- **Work instructions**: Although the records contain pictures, the copy should leave them out and match everything else exactly.

- **Stored data**:
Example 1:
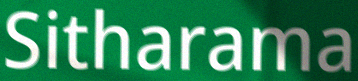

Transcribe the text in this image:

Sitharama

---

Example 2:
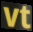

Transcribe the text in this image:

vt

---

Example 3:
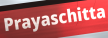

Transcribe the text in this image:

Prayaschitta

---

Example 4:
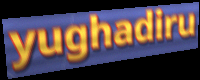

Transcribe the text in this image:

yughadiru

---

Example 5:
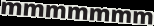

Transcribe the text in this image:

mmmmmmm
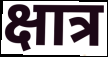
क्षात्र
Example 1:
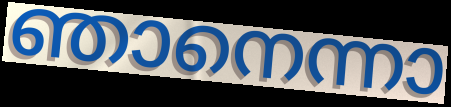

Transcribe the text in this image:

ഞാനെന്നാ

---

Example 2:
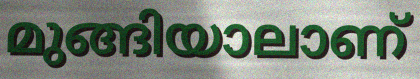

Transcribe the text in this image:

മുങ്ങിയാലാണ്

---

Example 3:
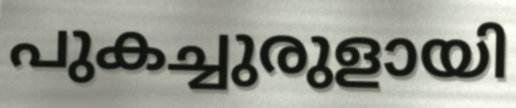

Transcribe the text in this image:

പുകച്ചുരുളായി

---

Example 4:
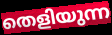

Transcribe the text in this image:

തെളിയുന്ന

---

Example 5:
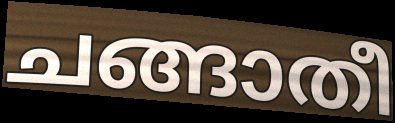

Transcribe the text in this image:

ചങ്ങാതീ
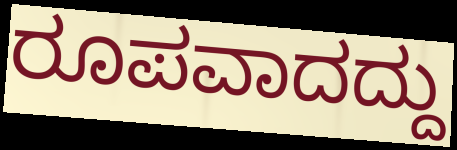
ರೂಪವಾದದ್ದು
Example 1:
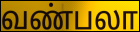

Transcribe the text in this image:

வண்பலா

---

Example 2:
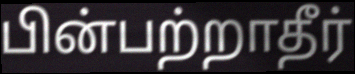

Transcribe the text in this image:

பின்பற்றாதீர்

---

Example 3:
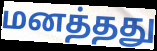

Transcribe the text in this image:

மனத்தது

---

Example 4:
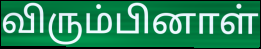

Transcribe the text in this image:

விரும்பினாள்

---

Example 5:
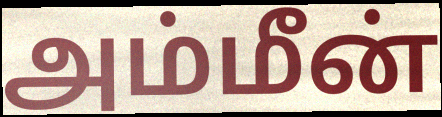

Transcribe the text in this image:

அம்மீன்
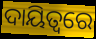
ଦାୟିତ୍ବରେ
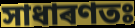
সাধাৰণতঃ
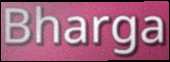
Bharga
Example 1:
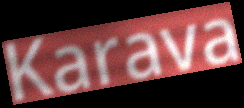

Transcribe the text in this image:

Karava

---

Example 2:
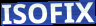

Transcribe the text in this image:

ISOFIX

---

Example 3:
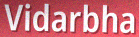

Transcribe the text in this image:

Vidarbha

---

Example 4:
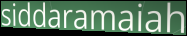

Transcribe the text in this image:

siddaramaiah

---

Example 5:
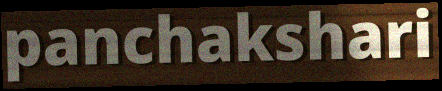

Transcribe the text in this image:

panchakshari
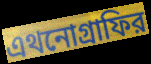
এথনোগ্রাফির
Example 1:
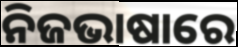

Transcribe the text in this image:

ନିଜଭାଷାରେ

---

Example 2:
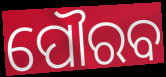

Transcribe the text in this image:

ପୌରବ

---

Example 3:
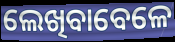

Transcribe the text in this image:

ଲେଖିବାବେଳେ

- **Exercise response**:
Example 1:

Transcribe the text in this image:

Sitharama

---

Example 2:

Transcribe the text in this image:

vt

---

Example 3:

Transcribe the text in this image:

Prayaschitta

---

Example 4:

Transcribe the text in this image:

yughadiru

---

Example 5:

Transcribe the text in this image:

mmmmmmm
क्षात्र
Example 1:

Transcribe the text in this image:

ഞാനെന്നാ

---

Example 2:

Transcribe the text in this image:

മുങ്ങിയാലാണ്

---

Example 3:

Transcribe the text in this image:

പുകച്ചുരുളായി

---

Example 4:

Transcribe the text in this image:

തെളിയുന്ന

---

Example 5:

Transcribe the text in this image:

ചങ്ങാതീ
ರೂಪವಾದದ್ದು
Example 1:

Transcribe the text in this image:

வண்பலா

---

Example 2:

Transcribe the text in this image:

பின்பற்றாதீர்

---

Example 3:

Transcribe the text in this image:

மனத்தது

---

Example 4:

Transcribe the text in this image:

விரும்பினாள்

---

Example 5:

Transcribe the text in this image:

அம்மீன்
ଦାୟିତ୍ବରେ
সাধাৰণতঃ
Bharga
Example 1:

Transcribe the text in this image:

Karava

---

Example 2:

Transcribe the text in this image:

ISOFIX

---

Example 3:

Transcribe the text in this image:

Vidarbha

---

Example 4:

Transcribe the text in this image:

siddaramaiah

---

Example 5:

Transcribe the text in this image:

panchakshari
এথনোগ্রাফির
Example 1:

Transcribe the text in this image:

ନିଜଭାଷାରେ

---

Example 2:

Transcribe the text in this image:

ପୌରବ

---

Example 3:

Transcribe the text in this image:

ଲେଖିବାବେଳେ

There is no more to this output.